At present, coconut oil makes up just 2% of all the vegetable oil consumed around the world. Demand has peaked, said Dorab Mistry, a vegetable oil analyst and director at Godrej International, adding that the market for exotic oils “tends to move with whatever has captured the imagination of discerning consumers.” He said avocado oil is now favored by people for its purported health benefits.
Uron Salum, executive director of the International Coconut Community, an intergovernmental organization of coconut-growing countries, said negative publicity about the health benefits of coconut oil has hurt demand. The group, he added, is working to change consumer opinions by touting health benefits like coconut oil’s role in boosting levels of good cholesterol.
Lower coconut oil prices, meanwhile, have been a boon for some companies. However, analysts say that with price declines in substitute vegetable oils there has been a shift by larger companies into other oils for use as a feedstock or in biodiesel.
Two years ago, Luke Geddie and his mother, Joy Reese, launched Skinny & Co., a company that uses coconut oil to make products like shampoo and soap. It also sells jars of raw coconut oil for cooking and its website says the oil “increases metabolism,” “improves brain clarity” and “supports hormonal balance.”
“Global demand has taken a hit,” Mr. Geddie said. He added that the fall in coconut oil prices allowed him to reduce prices by “a bit.” A Skinny & Co. shampoo bar retails for $16.95, several times the price of a bottle of Pantene shampoo in American drugstores. Mr. Geddie said he expects demand for coconut oil to grow as movements like the paleo diet—which is based on foods that have existed since the Paleolithic era more than 10,000 years ago—become more popular.
Americans used 437,000 metric tons of coconut oil in the year ended Sept. 30, compared with 562,000 metric tons in the year that ended in September 2015, according to USDA data. Industrial consumption, which accounted for two-thirds of the total and includes things like cleaning and household products made from coconut oil, didn’t change much over the same period, so the drop was largely due to lower individual consumption.
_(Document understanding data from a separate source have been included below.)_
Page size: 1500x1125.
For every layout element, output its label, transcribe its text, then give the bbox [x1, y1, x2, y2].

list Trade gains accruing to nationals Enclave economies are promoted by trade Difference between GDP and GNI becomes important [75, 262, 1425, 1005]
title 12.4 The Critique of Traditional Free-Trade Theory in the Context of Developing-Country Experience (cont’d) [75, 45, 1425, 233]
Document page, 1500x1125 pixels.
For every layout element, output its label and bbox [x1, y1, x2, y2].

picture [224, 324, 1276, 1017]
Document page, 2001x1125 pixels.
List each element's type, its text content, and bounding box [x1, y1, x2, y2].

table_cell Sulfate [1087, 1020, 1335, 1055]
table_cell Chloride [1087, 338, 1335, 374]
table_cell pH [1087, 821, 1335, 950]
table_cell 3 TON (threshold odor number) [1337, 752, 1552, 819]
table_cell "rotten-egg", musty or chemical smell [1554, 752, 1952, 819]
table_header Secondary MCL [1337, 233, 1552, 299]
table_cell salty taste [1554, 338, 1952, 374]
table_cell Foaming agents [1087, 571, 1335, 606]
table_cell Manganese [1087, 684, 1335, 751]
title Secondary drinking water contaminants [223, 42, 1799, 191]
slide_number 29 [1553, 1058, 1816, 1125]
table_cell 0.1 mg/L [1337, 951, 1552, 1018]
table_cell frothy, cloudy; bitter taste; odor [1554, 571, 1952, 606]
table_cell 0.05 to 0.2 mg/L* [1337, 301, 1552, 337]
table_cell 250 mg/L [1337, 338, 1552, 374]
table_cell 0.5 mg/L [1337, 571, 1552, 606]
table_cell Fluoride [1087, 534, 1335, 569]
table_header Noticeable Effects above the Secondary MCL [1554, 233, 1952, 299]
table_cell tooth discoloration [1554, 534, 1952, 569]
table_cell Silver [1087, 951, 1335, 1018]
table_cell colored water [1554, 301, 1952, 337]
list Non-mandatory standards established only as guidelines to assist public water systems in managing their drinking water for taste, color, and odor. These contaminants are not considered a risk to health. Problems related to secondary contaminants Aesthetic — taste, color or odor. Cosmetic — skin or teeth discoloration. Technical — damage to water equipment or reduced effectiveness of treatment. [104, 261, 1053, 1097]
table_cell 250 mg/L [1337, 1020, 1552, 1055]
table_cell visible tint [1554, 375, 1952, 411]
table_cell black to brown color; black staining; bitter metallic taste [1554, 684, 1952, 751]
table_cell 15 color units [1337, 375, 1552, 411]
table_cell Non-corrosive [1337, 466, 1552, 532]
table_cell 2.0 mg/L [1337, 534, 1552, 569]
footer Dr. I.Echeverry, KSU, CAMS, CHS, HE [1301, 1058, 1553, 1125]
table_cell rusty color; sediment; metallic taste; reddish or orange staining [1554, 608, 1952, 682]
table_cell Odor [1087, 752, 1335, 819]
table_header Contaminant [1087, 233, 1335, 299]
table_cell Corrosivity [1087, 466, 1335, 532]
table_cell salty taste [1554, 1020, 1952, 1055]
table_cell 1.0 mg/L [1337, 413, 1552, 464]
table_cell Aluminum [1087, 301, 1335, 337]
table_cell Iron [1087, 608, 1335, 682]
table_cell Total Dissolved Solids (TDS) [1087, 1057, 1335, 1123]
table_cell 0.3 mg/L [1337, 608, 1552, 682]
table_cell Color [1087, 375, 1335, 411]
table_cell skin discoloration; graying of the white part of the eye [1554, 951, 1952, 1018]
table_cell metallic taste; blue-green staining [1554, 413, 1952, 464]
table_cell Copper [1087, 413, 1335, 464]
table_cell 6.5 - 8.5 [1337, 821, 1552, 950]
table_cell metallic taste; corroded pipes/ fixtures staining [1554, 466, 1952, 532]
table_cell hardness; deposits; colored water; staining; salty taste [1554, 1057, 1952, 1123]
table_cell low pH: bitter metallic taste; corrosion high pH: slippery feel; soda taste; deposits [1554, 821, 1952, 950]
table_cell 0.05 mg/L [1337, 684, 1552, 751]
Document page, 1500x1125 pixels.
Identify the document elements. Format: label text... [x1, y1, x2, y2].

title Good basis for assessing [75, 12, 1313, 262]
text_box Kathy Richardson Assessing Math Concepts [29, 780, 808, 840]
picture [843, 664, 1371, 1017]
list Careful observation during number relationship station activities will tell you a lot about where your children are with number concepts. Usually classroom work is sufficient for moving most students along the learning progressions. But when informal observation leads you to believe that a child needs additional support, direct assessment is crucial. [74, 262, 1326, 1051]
Brigitte Hermanns used to be a fan of virgin coconut oil, using it as an eye makeup remover and a body moisturizer. She even used it on her hair.
But then she “started to break out everywhere,” said Ms. Hermanns, who lives in Toronto and has blogged about her decision to stop using coconut oil. “It was kind of controversial,” she said, adding she is sticking to olive oil in her diet because it is comprised of “healthy fats.”